§ Your assignment
Go through the listing beneath this task and return every line that carries the string "blocks".

----------

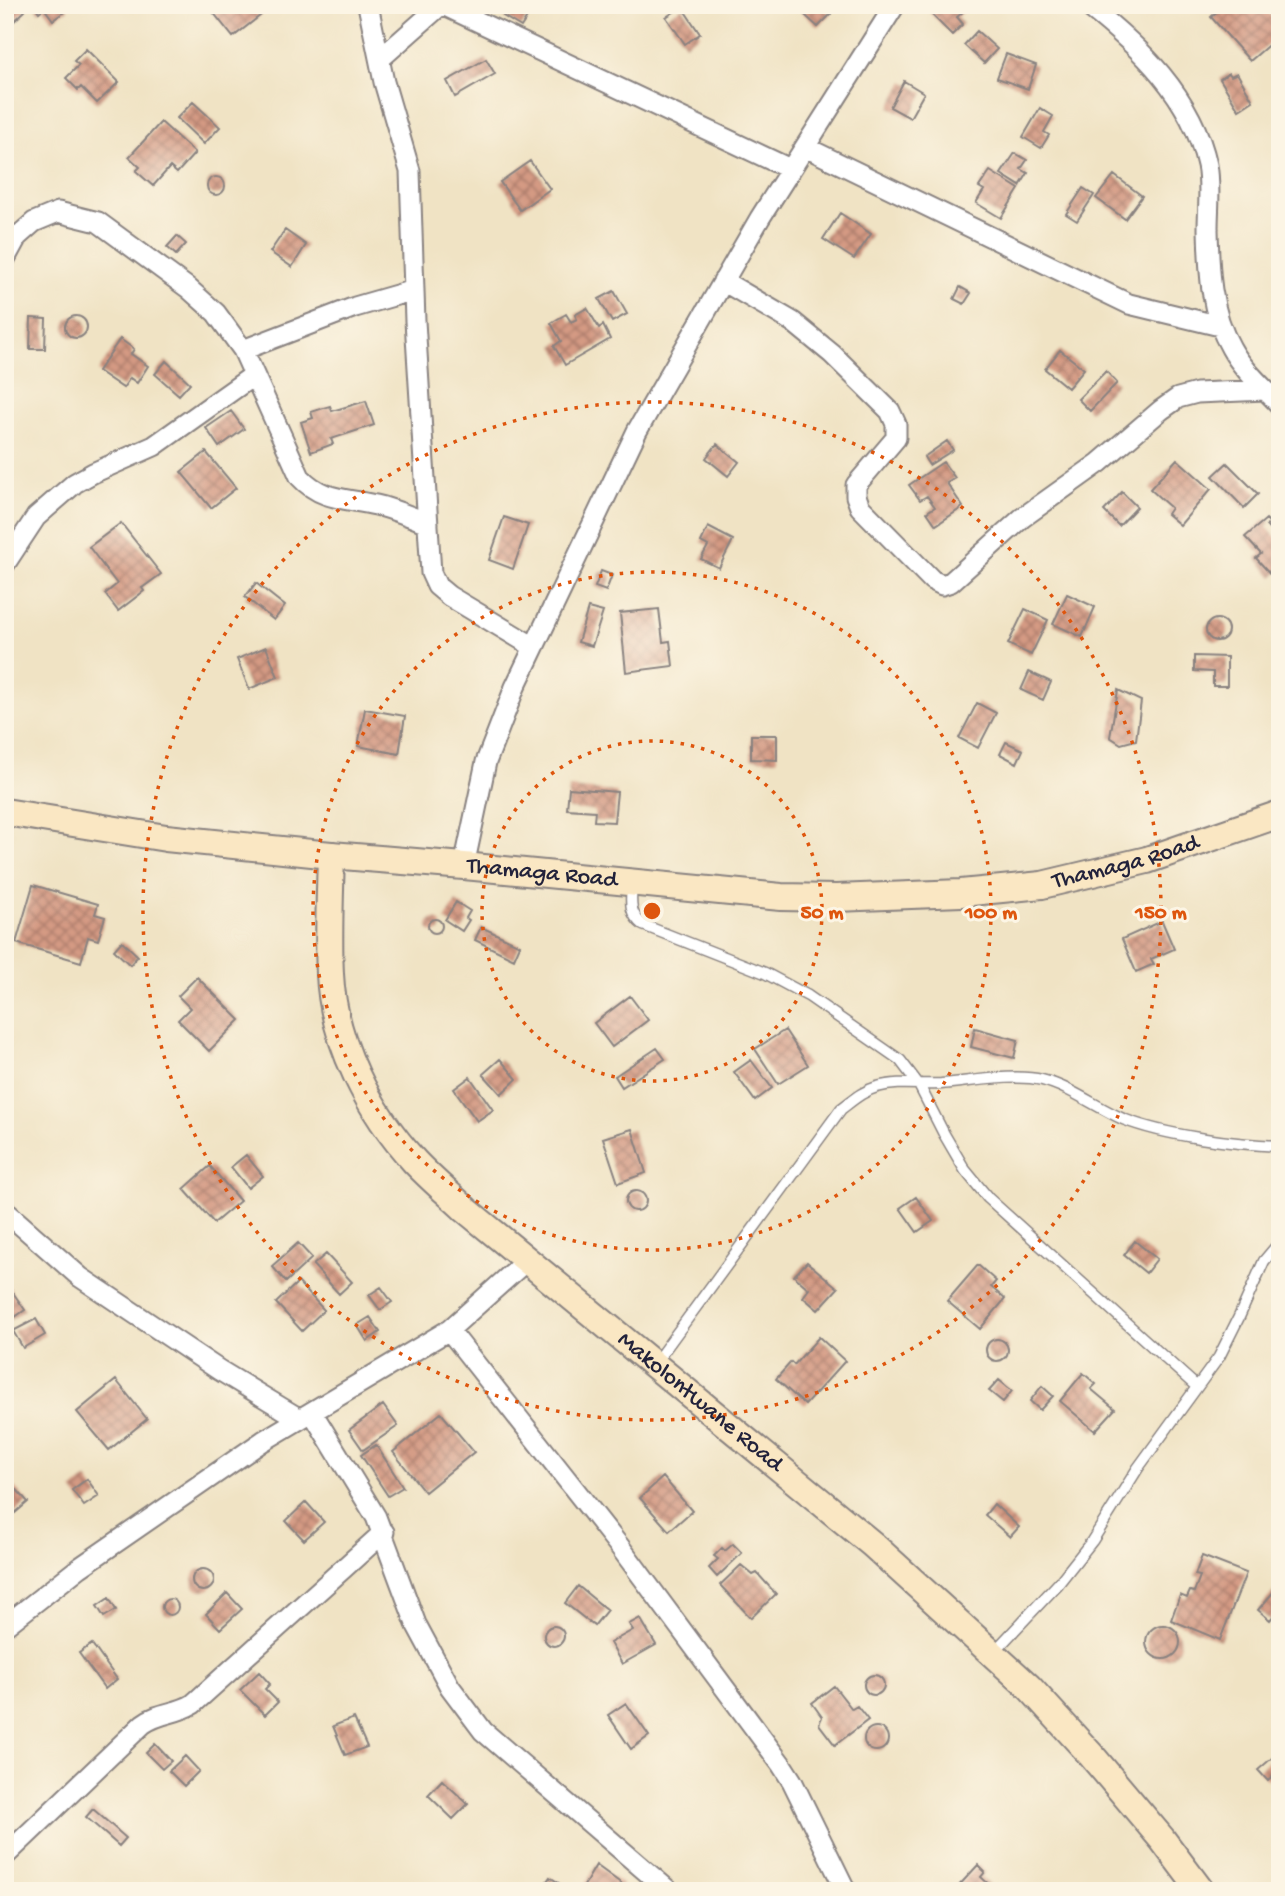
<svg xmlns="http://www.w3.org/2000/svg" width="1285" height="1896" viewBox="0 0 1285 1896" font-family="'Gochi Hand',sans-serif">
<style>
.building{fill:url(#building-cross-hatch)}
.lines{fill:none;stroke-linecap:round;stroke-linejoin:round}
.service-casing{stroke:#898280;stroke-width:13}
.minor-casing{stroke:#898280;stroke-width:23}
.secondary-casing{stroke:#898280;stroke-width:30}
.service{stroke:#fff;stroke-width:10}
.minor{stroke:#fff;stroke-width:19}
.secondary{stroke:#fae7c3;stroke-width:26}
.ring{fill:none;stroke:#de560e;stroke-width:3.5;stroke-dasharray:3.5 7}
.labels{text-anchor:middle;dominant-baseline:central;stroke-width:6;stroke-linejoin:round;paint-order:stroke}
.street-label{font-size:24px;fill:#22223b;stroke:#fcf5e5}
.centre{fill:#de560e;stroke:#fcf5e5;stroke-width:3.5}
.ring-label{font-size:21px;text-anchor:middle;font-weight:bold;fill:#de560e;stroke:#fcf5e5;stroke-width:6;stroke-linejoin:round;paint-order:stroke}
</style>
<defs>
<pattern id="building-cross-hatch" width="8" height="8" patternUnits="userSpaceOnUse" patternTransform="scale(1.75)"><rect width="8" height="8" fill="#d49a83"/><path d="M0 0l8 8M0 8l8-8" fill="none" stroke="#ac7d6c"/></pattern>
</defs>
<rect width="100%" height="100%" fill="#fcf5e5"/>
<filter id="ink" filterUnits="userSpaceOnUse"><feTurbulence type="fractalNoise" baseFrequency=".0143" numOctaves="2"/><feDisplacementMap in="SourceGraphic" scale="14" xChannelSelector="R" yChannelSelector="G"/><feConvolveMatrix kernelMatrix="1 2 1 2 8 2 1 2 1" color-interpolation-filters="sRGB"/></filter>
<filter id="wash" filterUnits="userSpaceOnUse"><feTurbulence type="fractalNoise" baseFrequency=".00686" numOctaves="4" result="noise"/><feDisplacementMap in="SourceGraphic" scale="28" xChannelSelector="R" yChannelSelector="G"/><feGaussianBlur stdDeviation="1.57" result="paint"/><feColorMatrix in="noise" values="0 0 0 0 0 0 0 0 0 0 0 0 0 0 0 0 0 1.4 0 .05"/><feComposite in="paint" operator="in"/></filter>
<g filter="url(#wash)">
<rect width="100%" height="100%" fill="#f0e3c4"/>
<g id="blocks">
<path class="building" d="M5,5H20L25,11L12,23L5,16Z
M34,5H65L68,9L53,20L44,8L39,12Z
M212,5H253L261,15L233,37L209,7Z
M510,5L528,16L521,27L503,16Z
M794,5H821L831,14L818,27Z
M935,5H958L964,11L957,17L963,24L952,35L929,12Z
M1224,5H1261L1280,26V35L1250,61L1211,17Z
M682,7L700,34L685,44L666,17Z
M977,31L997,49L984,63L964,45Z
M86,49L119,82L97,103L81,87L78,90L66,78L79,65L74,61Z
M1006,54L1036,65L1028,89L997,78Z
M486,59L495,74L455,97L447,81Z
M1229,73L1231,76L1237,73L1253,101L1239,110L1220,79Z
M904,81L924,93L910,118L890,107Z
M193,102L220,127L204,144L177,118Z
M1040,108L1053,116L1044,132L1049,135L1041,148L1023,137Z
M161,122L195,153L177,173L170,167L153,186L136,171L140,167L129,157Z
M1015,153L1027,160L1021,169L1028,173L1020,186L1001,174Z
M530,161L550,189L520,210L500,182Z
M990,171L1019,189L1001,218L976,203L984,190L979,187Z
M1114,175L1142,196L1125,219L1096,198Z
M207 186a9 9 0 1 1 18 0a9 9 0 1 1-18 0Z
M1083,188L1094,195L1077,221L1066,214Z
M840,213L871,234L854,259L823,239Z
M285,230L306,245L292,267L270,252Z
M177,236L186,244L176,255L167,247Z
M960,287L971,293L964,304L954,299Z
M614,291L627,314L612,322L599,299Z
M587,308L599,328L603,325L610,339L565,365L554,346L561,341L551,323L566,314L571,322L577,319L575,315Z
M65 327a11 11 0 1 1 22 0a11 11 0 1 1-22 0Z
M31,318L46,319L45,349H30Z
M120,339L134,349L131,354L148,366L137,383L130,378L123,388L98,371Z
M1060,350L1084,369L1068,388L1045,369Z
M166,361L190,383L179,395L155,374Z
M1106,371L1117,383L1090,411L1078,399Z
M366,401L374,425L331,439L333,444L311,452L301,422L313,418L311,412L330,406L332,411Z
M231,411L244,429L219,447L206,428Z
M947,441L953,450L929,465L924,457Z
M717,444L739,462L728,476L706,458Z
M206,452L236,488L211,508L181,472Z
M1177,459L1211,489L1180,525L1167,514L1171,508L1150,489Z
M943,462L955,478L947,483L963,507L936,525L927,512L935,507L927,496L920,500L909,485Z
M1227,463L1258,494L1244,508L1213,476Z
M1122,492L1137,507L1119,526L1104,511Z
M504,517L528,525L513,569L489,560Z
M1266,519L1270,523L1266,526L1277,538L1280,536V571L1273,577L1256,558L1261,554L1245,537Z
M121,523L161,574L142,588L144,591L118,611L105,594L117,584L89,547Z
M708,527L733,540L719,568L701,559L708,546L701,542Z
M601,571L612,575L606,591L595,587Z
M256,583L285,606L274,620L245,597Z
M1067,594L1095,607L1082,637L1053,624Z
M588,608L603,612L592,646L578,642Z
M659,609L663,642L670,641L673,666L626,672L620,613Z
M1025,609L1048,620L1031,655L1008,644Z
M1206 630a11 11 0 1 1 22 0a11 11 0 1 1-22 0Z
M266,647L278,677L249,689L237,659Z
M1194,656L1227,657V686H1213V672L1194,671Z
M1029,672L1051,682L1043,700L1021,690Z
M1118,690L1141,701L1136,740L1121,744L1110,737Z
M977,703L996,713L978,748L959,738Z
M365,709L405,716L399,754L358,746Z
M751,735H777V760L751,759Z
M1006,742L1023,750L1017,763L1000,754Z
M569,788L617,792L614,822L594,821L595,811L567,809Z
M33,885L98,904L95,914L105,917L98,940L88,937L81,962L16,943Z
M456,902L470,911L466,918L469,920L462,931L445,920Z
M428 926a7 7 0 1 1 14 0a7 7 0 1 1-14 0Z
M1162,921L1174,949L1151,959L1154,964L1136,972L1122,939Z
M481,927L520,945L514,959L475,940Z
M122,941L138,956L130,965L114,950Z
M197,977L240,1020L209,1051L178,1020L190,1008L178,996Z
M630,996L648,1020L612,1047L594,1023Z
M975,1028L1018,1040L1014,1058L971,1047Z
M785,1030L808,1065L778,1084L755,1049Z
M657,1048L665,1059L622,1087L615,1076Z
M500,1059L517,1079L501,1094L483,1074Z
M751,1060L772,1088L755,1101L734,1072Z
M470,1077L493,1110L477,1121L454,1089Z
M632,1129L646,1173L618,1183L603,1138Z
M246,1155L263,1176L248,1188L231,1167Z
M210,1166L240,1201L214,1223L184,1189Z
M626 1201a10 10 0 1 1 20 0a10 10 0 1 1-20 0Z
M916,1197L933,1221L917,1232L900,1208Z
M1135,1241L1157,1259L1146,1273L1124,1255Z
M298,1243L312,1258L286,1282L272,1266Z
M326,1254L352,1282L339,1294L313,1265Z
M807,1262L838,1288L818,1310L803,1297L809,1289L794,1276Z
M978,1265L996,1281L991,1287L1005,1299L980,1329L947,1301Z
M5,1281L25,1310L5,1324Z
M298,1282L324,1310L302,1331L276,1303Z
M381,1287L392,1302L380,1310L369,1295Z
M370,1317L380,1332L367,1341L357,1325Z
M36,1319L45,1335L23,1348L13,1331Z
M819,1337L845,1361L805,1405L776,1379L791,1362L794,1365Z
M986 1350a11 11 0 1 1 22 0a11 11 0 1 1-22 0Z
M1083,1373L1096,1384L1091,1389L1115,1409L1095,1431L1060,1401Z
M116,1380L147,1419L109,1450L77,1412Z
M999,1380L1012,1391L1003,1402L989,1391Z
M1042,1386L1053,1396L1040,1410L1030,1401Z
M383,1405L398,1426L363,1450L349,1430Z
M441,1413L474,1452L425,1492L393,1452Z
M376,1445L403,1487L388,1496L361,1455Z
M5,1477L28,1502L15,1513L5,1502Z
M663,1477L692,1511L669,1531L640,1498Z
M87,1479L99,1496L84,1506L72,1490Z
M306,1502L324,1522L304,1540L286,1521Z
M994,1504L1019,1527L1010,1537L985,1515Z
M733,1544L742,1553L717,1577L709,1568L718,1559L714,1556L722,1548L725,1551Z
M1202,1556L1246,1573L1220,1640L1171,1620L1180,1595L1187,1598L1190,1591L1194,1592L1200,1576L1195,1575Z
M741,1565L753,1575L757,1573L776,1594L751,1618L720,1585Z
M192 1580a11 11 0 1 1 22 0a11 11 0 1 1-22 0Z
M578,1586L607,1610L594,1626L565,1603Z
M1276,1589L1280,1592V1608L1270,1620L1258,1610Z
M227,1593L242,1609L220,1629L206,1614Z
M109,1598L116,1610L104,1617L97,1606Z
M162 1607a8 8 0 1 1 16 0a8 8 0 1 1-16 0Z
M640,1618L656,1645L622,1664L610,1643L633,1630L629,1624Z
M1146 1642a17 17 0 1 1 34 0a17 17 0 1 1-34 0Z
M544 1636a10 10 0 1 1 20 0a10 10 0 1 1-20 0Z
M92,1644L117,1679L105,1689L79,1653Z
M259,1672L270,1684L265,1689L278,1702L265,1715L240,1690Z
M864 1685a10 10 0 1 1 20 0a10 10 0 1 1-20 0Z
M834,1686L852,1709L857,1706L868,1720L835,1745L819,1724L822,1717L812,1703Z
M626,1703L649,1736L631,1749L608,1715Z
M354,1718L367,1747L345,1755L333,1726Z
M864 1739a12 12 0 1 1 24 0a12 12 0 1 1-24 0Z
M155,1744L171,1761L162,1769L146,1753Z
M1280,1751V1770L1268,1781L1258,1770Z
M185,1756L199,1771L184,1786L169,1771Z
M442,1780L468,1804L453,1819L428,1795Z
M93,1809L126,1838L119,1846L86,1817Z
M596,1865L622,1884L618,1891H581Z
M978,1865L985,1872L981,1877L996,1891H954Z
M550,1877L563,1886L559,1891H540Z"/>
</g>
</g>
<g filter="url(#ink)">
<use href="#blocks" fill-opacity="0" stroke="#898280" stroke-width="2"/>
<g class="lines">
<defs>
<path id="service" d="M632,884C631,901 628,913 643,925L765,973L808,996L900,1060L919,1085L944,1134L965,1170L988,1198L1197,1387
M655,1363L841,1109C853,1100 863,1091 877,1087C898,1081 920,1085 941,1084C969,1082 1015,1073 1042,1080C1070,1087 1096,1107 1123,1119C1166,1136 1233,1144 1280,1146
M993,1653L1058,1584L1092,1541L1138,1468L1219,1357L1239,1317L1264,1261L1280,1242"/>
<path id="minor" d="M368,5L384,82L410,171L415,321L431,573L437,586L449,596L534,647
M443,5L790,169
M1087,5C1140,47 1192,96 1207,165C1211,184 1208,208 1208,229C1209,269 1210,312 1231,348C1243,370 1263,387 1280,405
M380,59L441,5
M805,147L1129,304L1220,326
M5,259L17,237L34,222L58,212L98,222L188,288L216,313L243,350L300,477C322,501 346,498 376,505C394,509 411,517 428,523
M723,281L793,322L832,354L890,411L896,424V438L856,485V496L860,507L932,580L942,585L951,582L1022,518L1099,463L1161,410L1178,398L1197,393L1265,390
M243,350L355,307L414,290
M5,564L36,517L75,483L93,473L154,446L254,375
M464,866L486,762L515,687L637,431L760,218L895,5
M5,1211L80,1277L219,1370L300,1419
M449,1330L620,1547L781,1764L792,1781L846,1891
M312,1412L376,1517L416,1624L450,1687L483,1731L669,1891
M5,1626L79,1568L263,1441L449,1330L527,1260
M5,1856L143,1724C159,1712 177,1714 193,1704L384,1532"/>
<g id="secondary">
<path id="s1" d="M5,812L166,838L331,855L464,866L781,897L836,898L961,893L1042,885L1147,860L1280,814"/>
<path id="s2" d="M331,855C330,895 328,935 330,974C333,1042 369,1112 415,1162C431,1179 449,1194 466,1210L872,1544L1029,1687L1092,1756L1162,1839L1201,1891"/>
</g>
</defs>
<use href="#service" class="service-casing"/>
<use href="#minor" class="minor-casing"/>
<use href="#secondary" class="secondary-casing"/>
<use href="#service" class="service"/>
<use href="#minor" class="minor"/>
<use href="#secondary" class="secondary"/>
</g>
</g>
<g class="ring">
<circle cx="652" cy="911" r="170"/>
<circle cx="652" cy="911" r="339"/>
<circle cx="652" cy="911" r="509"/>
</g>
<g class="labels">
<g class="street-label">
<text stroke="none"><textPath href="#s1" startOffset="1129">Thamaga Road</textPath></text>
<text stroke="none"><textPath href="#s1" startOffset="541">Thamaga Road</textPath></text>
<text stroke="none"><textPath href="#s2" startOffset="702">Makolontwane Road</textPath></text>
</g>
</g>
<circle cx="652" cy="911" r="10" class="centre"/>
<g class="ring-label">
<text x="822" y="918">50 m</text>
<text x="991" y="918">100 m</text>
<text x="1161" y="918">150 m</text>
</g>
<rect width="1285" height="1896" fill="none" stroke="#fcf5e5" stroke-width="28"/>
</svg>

----------

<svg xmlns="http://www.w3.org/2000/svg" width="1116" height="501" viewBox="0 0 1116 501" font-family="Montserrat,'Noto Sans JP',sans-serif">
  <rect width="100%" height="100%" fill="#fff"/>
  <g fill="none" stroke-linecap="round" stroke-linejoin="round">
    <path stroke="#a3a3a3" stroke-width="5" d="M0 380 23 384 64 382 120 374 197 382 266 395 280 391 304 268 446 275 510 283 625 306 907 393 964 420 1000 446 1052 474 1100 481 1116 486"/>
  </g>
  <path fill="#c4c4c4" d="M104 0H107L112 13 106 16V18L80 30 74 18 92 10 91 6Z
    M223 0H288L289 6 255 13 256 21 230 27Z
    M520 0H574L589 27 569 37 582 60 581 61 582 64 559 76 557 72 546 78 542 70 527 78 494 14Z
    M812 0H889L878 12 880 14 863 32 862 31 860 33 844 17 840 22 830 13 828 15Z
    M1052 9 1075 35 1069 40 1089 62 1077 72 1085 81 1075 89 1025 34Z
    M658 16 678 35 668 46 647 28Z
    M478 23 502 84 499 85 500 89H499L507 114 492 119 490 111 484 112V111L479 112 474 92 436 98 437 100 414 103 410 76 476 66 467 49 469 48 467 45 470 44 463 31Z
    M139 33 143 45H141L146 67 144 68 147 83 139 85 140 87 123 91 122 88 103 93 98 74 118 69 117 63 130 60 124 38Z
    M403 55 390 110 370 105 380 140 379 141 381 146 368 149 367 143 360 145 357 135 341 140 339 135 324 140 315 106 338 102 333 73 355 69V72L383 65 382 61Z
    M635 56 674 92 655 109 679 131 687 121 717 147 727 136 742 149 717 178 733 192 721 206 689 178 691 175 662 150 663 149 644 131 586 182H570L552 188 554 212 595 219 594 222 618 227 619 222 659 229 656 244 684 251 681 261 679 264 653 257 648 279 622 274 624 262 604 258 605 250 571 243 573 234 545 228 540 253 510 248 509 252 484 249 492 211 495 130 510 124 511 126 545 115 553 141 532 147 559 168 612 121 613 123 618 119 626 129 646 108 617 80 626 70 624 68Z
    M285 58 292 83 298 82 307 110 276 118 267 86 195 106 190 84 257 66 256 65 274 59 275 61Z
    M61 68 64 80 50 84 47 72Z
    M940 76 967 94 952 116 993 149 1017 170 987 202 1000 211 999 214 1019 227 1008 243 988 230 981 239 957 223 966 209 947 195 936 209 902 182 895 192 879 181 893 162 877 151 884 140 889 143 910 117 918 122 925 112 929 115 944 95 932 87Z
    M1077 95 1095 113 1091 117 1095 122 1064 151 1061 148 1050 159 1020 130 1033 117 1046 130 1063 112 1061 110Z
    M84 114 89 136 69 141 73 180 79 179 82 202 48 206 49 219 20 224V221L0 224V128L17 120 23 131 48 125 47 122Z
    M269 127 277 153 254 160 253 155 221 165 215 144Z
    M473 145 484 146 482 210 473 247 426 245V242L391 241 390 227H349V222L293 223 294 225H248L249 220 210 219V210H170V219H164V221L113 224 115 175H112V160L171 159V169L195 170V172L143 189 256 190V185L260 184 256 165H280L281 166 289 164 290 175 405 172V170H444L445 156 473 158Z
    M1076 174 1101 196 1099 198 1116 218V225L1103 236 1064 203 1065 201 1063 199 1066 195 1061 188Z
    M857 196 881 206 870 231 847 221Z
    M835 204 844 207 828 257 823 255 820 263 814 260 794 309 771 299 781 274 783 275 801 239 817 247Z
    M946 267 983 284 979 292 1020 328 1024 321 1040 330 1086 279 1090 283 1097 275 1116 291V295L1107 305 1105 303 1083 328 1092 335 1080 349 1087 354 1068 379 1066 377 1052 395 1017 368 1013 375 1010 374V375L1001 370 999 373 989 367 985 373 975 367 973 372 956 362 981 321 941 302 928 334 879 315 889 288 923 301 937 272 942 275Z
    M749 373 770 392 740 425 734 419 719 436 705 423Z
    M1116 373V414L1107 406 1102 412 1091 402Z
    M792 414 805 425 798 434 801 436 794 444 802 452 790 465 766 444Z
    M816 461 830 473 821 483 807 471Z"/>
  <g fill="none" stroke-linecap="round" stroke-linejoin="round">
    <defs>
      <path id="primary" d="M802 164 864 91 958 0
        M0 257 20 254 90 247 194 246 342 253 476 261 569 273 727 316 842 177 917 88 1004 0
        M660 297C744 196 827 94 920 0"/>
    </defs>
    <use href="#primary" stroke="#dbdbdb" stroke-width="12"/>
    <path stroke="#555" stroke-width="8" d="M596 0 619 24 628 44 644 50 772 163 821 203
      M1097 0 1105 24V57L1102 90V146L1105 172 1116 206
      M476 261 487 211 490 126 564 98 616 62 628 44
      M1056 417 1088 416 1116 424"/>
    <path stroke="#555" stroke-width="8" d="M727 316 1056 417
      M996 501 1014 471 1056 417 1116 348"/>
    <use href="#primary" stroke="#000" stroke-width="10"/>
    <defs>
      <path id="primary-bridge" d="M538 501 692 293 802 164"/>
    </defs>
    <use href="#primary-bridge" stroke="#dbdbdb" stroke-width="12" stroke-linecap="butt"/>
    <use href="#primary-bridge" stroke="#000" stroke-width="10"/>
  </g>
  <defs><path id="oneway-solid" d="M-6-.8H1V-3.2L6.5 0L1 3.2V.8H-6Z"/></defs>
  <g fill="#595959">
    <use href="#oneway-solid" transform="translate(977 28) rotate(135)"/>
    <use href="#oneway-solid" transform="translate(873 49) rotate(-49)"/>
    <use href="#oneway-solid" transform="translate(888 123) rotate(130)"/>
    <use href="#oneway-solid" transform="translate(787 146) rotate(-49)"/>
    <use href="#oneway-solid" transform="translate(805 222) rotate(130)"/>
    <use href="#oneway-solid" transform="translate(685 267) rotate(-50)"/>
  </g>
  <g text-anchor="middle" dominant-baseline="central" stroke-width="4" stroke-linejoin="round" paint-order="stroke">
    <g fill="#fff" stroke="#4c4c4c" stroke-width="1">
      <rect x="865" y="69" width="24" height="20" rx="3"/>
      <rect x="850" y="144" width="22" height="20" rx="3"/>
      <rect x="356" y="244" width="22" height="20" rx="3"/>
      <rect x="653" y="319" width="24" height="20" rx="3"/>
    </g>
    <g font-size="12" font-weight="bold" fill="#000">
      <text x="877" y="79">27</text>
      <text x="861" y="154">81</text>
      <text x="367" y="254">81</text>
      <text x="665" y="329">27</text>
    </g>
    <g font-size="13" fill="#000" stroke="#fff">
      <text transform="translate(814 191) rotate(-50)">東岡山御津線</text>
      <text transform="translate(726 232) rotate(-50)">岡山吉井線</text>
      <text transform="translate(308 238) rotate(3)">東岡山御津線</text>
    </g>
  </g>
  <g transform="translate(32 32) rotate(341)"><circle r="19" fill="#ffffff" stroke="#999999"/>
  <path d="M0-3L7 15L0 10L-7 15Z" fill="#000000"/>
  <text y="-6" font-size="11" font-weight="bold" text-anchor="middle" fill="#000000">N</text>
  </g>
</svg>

----------

§ Solution
<g id="blocks">
<use href="#blocks" fill-opacity="0" stroke="#898280" stroke-width="2"/>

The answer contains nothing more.